• **Problem description**
Copy everything from the start of the records down to the line containing "Personnaliser mes", swapping "Op voorraad" for "In voorraad" and leaving all else unchanged.

Information provided START

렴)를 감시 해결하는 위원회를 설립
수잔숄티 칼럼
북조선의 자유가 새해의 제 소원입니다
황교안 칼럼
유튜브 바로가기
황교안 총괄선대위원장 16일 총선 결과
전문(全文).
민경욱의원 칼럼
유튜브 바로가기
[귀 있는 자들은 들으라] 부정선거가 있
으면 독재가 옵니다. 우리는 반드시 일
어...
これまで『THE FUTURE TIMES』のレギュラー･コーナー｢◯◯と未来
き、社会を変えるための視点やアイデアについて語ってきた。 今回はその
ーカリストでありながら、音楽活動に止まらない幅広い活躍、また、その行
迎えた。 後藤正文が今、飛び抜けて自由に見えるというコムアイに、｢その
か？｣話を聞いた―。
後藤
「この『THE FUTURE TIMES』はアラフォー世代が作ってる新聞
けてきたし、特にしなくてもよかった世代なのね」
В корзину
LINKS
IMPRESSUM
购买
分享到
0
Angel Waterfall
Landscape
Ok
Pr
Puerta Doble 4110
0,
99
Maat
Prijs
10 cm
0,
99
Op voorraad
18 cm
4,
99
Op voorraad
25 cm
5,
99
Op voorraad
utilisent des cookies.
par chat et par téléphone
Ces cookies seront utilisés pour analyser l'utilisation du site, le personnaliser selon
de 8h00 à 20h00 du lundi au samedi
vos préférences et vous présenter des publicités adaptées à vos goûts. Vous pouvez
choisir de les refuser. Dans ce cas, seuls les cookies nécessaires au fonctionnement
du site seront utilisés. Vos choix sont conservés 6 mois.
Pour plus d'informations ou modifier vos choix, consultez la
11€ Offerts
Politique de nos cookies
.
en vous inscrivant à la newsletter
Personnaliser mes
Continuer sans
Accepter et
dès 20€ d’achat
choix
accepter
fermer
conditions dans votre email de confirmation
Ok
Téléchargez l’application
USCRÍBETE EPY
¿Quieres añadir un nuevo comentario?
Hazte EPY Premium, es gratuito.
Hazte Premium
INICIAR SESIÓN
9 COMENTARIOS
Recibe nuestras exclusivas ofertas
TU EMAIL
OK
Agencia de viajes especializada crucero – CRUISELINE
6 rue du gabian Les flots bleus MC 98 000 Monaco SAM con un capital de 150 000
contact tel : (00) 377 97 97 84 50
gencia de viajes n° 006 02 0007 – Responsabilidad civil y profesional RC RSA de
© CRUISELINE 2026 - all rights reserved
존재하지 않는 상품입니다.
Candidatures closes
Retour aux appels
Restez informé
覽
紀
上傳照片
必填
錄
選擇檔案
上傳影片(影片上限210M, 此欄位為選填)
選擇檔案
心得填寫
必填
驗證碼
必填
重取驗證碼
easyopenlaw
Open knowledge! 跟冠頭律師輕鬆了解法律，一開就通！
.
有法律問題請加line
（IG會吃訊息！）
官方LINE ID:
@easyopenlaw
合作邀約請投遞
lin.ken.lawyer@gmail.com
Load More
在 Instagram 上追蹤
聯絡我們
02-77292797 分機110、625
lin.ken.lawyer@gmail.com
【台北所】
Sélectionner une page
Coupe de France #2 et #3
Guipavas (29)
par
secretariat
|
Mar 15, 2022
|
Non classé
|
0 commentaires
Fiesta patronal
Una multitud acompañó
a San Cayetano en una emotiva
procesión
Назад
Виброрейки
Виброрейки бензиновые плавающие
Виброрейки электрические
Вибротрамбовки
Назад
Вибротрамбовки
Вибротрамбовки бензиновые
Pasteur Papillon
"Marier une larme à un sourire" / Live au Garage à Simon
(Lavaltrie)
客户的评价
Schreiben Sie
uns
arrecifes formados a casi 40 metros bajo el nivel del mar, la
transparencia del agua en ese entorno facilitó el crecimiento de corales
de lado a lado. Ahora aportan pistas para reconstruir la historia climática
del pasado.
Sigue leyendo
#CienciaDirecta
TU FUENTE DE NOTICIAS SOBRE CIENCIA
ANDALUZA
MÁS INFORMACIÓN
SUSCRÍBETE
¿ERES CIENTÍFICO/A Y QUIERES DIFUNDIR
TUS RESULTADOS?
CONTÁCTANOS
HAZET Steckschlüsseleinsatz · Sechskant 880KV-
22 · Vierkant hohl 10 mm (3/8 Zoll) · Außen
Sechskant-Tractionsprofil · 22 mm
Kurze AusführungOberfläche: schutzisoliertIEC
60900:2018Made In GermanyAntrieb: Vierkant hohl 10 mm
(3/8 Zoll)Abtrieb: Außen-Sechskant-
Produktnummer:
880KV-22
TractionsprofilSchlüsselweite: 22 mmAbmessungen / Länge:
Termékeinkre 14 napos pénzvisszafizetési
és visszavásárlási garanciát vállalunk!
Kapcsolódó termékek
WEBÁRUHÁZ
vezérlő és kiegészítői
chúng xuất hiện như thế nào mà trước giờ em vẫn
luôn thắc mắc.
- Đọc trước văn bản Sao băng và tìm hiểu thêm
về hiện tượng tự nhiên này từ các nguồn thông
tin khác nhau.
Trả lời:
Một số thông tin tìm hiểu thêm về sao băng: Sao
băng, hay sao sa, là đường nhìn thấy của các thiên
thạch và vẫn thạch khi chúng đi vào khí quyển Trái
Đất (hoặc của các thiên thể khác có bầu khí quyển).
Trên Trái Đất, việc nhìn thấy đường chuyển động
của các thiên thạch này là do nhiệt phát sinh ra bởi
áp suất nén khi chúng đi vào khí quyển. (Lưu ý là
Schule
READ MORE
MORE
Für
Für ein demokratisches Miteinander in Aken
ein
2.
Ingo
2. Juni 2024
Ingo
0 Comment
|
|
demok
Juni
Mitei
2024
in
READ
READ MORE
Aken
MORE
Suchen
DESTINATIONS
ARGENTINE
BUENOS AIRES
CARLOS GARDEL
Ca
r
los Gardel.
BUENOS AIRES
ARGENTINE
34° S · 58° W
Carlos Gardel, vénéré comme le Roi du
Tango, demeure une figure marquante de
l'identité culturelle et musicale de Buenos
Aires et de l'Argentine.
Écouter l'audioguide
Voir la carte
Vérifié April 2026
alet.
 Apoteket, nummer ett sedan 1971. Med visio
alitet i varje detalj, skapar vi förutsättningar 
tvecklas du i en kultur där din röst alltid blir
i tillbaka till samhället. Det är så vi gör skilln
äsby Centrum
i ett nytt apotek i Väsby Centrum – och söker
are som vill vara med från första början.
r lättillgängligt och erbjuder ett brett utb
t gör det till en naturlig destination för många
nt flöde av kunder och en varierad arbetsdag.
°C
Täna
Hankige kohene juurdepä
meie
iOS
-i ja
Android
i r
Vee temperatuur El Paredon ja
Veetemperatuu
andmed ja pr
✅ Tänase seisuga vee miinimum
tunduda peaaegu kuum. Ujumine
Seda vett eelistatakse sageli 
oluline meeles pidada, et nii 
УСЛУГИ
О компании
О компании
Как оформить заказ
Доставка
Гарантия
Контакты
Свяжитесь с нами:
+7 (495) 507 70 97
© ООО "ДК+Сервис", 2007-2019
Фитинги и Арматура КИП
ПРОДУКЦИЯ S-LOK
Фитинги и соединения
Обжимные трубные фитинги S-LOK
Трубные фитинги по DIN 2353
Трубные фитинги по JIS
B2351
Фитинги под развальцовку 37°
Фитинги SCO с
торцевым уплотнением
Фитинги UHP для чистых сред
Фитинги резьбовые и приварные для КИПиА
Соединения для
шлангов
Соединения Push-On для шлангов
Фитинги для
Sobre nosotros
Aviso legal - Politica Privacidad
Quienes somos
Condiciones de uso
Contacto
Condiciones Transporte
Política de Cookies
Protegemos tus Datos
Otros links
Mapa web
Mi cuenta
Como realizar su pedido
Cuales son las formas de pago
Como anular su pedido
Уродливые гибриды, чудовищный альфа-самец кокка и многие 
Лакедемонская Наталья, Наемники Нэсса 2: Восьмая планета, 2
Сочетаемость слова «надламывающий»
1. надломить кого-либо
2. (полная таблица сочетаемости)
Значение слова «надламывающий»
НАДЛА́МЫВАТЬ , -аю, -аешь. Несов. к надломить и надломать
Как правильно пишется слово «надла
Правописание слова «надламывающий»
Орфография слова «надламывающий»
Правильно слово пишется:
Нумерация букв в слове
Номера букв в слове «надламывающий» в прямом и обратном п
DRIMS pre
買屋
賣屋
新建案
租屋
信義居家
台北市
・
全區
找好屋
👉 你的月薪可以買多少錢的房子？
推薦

Information provided END

• **Problem solution**
렴)를 감시 해결하는 위원회를 설립
수잔숄티 칼럼
북조선의 자유가 새해의 제 소원입니다
황교안 칼럼
유튜브 바로가기
황교안 총괄선대위원장 16일 총선 결과
전문(全文).
민경욱의원 칼럼
유튜브 바로가기
[귀 있는 자들은 들으라] 부정선거가 있
으면 독재가 옵니다. 우리는 반드시 일
어...
これまで『THE FUTURE TIMES』のレギュラー･コーナー｢◯◯と未来
き、社会を変えるための視点やアイデアについて語ってきた。 今回はその
ーカリストでありながら、音楽活動に止まらない幅広い活躍、また、その行
迎えた。 後藤正文が今、飛び抜けて自由に見えるというコムアイに、｢その
か？｣話を聞いた―。
後藤
「この『THE FUTURE TIMES』はアラフォー世代が作ってる新聞
けてきたし、特にしなくてもよかった世代なのね」
В корзину
LINKS
IMPRESSUM
购买
分享到
0
Angel Waterfall
Landscape
Ok
Pr
Puerta Doble 4110
0,
99
Maat
Prijs
10 cm
0,
99
In voorraad
18 cm
4,
99
In voorraad
25 cm
5,
99
In voorraad
utilisent des cookies.
par chat et par téléphone
Ces cookies seront utilisés pour analyser l'utilisation du site, le personnaliser selon
de 8h00 à 20h00 du lundi au samedi
vos préférences et vous présenter des publicités adaptées à vos goûts. Vous pouvez
choisir de les refuser. Dans ce cas, seuls les cookies nécessaires au fonctionnement
du site seront utilisés. Vos choix sont conservés 6 mois.
Pour plus d'informations ou modifier vos choix, consultez la
11€ Offerts
Politique de nos cookies
.
en vous inscrivant à la newsletter
Personnaliser mes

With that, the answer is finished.